The two Voices are sung by tenor Austin Gunn and bass-baritone Andri Bjorn Robertsson, who was the only member of the cast Aitken had worked with previously. “I know Andri because we were both in George Benjamin’s Lessons in Love and Violence in Lyon last year, but this time we were only in the same room together for a couple of hours.”

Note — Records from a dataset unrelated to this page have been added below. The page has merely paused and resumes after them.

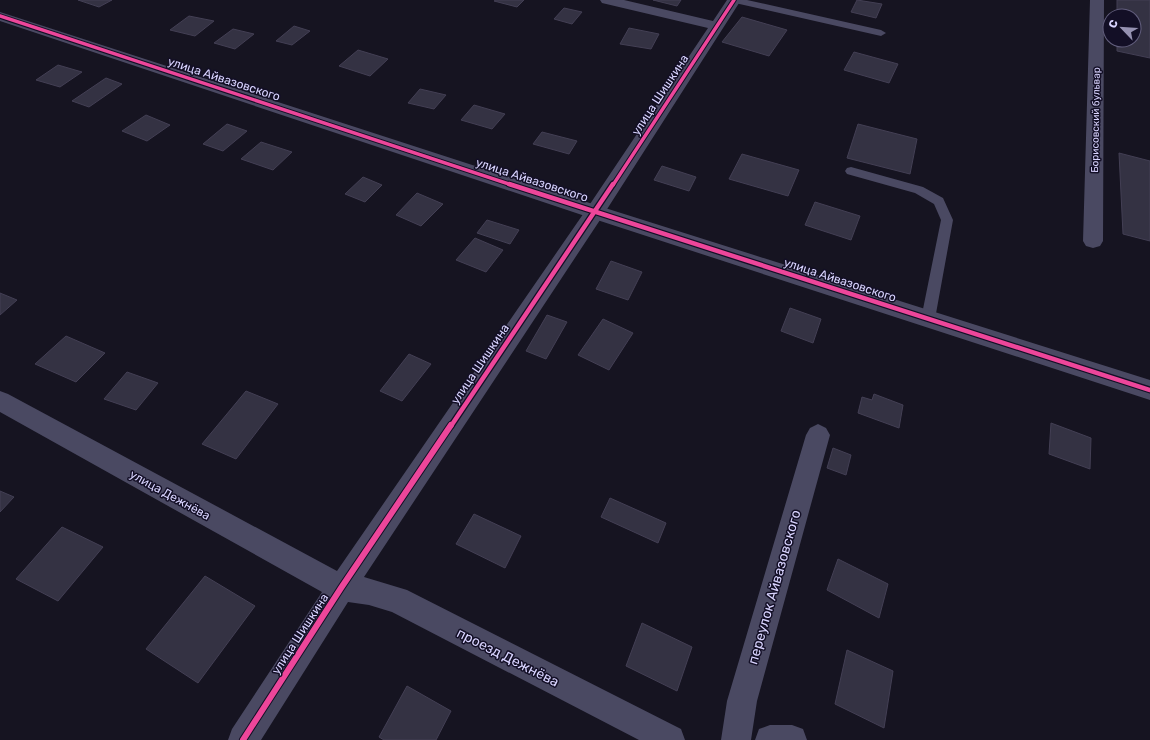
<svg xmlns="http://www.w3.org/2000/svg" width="1150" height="740" font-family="Rubik,sans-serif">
  <rect width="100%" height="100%" fill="#161421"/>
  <!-- building -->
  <path fill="#343243" stroke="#433f54" d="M78 0H112L99 7Z
    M496 0H524L517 7 494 1Z
    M653 0H681L677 6Z
    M857 0 882 4 876 18 851 12Z
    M1117 0H1150V58L1117 51V40H1134V16H1117Z
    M564 8 582 12 572 24 554 19Z
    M189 16 214 21 195 36 170 30Z
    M742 17 787 30 769 56 722 42Z
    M294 26 310 31 292 45 276 41Z
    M629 28 659 34 651 49 620 44Z
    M233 29 254 34 235 49 214 43Z
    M358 50 388 59 370 76 339 66Z
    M854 52 898 64 889 83 844 70Z
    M58 65 82 72 60 87 36 80Z
    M106 78 122 84 89 107 72 101Z
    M420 89 446 95 434 109 408 103Z
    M474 105 505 114 492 129 461 120Z
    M146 115 170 125 147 141 122 131Z
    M227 124 247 131 223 151 203 144Z
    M858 124 917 139 910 174 847 158Z
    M542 132 577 141 569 154 533 144Z
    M261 142 292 152 273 170 241 159Z
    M1119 153 1150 161V241L1123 234Z
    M742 154 799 170 788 196 729 179Z
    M662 166 696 177 689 191 654 180Z
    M363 177 382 185 365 202 345 194Z
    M417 193 443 204 421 226 396 215Z
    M815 202 860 216 851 240 805 225Z
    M487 220 519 230 510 244 477 233Z
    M475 238 503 250 486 272 456 260Z
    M611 261 642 272 628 300 596 289Z
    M0 293 17 300 0 315Z
    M790 308 821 319 813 343 781 331Z
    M547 315 567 322 546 359 526 351Z
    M603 319 633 333 609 370 578 355Z
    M66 336 105 353 76 382 35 364Z
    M409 354 431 364 402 401 380 391Z
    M127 372 158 383 136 410 104 399Z
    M246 391 278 404 236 459 202 444Z
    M874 394 903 405 899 428 858 413 862 397 872 400Z
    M1051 423 1091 438 1090 469 1049 454Z
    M833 448 851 455 846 475 827 468Z
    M0 491 14 497 0 512Z
    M610 498 666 523 658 543 601 517Z
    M474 514 521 536 505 568 456 544Z
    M62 527 103 547 58 601 16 579Z
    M838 559 888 584 879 618 827 590Z
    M205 576 255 606 198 683 146 649Z
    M642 623 692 647 677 691 626 666Z
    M847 650 893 671 884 728 835 704Z
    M407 686 451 711 436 740H384L379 737Z"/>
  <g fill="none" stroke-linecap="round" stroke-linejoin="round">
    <!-- service -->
    <path fill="#4a4962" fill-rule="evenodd" d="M730 0H747L881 30 886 33 881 36 735 3Z
      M851 167 923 187 943 198 953 220 935 319 933 323 928 325 923 323 921 319 941 220 934 204 915 193 847 174 845 171 847 168Z"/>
    <!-- minor -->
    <path fill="#4a4962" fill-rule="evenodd" d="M600 0H624L713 21 727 0H741L602 217 364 577 407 590 681 729 685 740H639L392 612 369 605 348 602 261 740H228L232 729 322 592 0 412V391L8 394 337 571 588 207 708 28 602 3Z
      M1090 0H1104L1103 241 1100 246 1093 248 1086 246 1083 241Z
      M818 424 826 428 830 435 757 701 751 740H721L727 701 806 435 810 428Z
      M770 725H792L803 729 807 740H755L759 729Z"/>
    <!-- tertiary -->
    <path fill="#4a4962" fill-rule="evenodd" d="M0 12 602 207 1150 380V400L588 217 0 21Z"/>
    <defs>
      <path id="cycleway-far2" d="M0 16 512 185
        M613 185 734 0"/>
      <path id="cycleway-far1" d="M509 184 1150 390
        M451 426 613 184"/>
      <path id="cycleway" d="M243 740 341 588 451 425"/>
    </defs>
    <!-- cycleway-far2 casing -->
    <use href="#cycleway-far2" stroke="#130f26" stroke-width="5.5"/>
    <!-- cycleway-far1 casing -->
    <use href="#cycleway-far1" stroke="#130f26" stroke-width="7"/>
    <!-- cycleway casing -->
    <use href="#cycleway" stroke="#130f26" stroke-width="8"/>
    <!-- cycleway-far2 -->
    <use href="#cycleway-far2" stroke="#ed469a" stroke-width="3.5"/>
    <!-- cycleway-far1 -->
    <use href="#cycleway-far1" stroke="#ed469a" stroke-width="4.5"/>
    <!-- cycleway -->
    <use href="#cycleway" stroke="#ed469a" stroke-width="6"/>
  </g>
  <g text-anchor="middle" stroke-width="3" stroke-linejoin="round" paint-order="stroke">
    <!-- far-street labels -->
    <g font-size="10" fill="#d9d4ff" stroke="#130f26">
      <text transform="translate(1095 120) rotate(-89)" y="4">Борисовский бульвар</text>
    </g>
    <!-- street labels -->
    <g font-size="12" fill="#d9d4ff" stroke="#130f26">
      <text transform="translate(224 79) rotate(18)" y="4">улица Айвазовского</text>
      <text transform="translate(660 95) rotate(-57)" y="4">улица Шишкина</text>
      <text transform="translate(532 180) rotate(18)" y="4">улица Айвазовского</text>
      <text transform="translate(840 280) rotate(18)" y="4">улица Айвазовского</text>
      <text transform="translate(480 364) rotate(-56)" y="4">улица Шишкина</text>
      <text transform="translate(170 495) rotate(29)" y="4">улица Дежнёва</text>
      <text transform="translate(300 634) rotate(-57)" y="4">улица Шишкина</text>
    </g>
    <!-- near-street labels -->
    <g font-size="14" fill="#d9d4ff" stroke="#130f26">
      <text transform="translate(774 587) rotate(-74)" y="5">переулок Айвазовского</text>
      <text transform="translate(508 657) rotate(27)" y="5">проезд Дежнёва</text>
    </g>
  </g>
  <!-- north arrow -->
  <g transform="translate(1122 28) rotate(295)"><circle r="19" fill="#130f26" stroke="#625e7d"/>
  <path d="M0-3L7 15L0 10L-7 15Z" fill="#9591b1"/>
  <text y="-6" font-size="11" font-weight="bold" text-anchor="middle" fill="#d9d4ff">С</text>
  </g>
</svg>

Aitken now lives in Leith and is grateful that she relocated before the Covid disaster struck. “It is good to have a bit of time to learn some roles I’ve wanted to learn for ages, to get into running again and do yoga, as well as seeing my family and friends. Being home for any period of time is a real novelty, but you can’t plan anything because no-one knows what’s going to happen.”
Opera Sunderland’s The Soldier’s Return will premiere on the company’s website immediately after the two minute silence at 11am on Sunday, November 8 and will be available online until Monday 30 November. It is streaming free, but donations to support the company’s work are welcome.